Victor Sen Yung as Jimmy Chan Sidney Toler as Charlie Chan Mantan Moreland as Birmingham Brown

Victor Sen Yung as Jimmy Chan
Sidney Toler as Charlie Chan
Mantan Moreland as Birmingham Brown

As a kid, the Sidney Toler movie version of Charlie Chan was one of my favorite Saturday Specials at the Avalon Theater’s weekly double feature, action serial, and cartoon package. From 1946 to 1952, the Avalon at 75th and Lawndale in Houston’s East End was the second largest theater of the mind that many of us could ever imagine or hope to embrace with our dreams for grand adventure. The “sandlot” remained our largest playground for the muses in those days because, after all, the act of playing the game of baseball in our bare feet was an even shorter hop in the mind to our imaginings of the big league uniforms we would one day wear on our way through the roaring crowds that would be cheering us on to the Hall of Fame.

Those black and white kid movies, always served weekly as one western and one contemporary action or comedy flick, simply oiled the mind to all other possibilities.

I especially loved Sidney Toler’s characterization of the Chinese-Hawaiian detective, Charlie Chan, even though it never occurred to me as a product of my times and culture to wonder why the movie-makers did not simply hire an Asian actor to play an Asian character. My fine-tuner on racism in movie role casting was not so definitive in those days. All I got from Toler’s Chan was the belief that older Chinese detectives must be just about the smartest people in the world.

Charlie Chan usually had one of his many young adult children tagging along with on new cases as a bungling, but bright (sort of) apprentice who often frustrates, but eventually helps wise old Dad to solve a tough case. The son assistant I remember best was called “Jimmy” – who curiously enough, like the rest of Charlie’s kids, was beautifully played by a young Asian actor, Victor Sen Yung.

The other assistant was a fellow they called “Birmingham Brown” – played by the very funny comedic actor, Mantan Moreland – who played the regula role of Chan’s chauffeur, complete with cap and uniform. That casting ruse simply got Brown into the mix. Birmingham’s real job was to portray a man who is reluctantly and fearfully pulled into the job of assisting the Chan family solve their latest murder mystery or other story of broad scale intrigue.

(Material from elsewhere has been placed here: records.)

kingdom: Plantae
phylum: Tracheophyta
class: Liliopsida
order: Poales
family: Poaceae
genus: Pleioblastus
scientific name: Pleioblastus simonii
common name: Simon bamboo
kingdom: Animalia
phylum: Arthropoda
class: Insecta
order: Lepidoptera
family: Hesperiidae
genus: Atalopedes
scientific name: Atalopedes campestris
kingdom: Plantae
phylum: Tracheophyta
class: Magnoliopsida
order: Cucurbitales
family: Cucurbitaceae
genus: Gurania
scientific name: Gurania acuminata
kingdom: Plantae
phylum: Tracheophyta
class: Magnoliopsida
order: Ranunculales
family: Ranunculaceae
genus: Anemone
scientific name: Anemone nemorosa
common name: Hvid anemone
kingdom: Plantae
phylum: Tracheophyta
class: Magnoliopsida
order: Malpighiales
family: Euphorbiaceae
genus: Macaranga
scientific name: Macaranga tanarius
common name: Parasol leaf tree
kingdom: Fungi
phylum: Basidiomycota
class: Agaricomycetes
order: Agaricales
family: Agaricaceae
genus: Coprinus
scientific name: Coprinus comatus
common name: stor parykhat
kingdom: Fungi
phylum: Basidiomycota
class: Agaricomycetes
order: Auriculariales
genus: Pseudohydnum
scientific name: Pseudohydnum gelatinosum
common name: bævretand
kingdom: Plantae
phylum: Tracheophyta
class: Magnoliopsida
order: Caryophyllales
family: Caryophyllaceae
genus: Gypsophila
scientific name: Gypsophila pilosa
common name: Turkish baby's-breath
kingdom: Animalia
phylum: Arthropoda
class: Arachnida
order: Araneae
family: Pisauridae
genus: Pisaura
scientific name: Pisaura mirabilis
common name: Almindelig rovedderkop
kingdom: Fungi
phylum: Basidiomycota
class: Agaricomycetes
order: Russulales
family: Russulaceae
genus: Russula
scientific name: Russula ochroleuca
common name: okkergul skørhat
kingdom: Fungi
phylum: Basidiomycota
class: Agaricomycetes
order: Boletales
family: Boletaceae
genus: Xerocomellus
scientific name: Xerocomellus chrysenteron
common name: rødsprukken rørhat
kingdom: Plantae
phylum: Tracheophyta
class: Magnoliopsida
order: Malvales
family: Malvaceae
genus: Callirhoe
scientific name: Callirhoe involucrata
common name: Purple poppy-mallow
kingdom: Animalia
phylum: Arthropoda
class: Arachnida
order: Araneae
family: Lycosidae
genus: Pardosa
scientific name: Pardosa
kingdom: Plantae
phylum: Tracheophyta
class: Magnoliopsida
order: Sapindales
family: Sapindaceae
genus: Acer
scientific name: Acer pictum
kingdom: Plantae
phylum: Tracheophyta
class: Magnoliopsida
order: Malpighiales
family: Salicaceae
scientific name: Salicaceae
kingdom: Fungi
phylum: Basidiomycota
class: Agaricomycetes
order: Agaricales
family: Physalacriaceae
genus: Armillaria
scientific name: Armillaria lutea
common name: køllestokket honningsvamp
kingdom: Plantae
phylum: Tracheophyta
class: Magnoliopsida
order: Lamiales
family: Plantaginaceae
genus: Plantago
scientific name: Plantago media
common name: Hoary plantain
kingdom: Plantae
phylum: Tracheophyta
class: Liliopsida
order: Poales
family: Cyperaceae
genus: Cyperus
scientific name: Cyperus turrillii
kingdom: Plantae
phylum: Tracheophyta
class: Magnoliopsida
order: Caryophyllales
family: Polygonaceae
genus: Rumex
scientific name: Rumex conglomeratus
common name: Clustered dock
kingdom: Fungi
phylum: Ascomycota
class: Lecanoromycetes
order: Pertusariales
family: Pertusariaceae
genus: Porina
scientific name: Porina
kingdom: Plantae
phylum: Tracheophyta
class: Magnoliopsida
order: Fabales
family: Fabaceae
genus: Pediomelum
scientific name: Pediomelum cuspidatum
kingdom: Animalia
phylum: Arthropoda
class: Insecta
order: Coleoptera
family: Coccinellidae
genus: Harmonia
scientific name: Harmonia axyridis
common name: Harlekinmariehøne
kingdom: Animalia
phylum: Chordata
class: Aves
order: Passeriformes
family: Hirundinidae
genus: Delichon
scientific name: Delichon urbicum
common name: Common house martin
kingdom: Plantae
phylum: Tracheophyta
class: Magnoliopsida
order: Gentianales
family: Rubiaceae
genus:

Back in the 1970s, many writers criticized Moreland’s portrayal of Birmingham Brown as a demeaning exposition of Uncle Tomism – one that portrayed black males as fearful and less intelligent, but I refuse to insult the man’s comedic genius with such an overly sensitive judgment. Birmingham Brown was often the only character expressing the real danger of the situations that came along with his involvement with the Chans. As an actor who understood the role of timing in comedy, the man was a master.

My favorite example of a sound byte quote from Birmingham Brown came at the end of one movie in which Charlie and Jimmy Chan are seen driving away from a spooky old mansion in the woods after solving a murder there in spite of constant “ghost” threats from the perpetrator that were designed to scare them away and avoid apprehension.

Somewhere near the end, Charlie and Jimmy Chan have become separated from Birmingham Brown and are driving back to town at about 50 MPH down a two-lane country highway in the dead of night. All of a sudden, as we are looking through the passenger front seat window at Charlie riding and Jimmy driving, we see the look of surprise and wonder on their faces as the top form and face of Birmingham Brown appears on the other side of the car, apparently running along with them at this improbable-for-humans rate of speed.

“Birmingham,” Jimmy shouts, “what are you doing?”

“I’m getting away from them ghosts,” Birmingham answers.

“Don’t worry, Birmingham,” Jimmy adds, “we’re safe now!”

Birmingham suddenly hears a strange howl coming from the nearby woods.

“Feet, don’t fail me now!”

Moreland leaves his iconic exit line as we see him rapidly accelerating in his run beside the Chan auto, leaving the speeding car far behind as he races ahead of them down the highway.

Those were the days, my friends. Movies were one and the same, escapist fun and dream houses for our imaginations.

Have a great Friday and a wonderful weekend!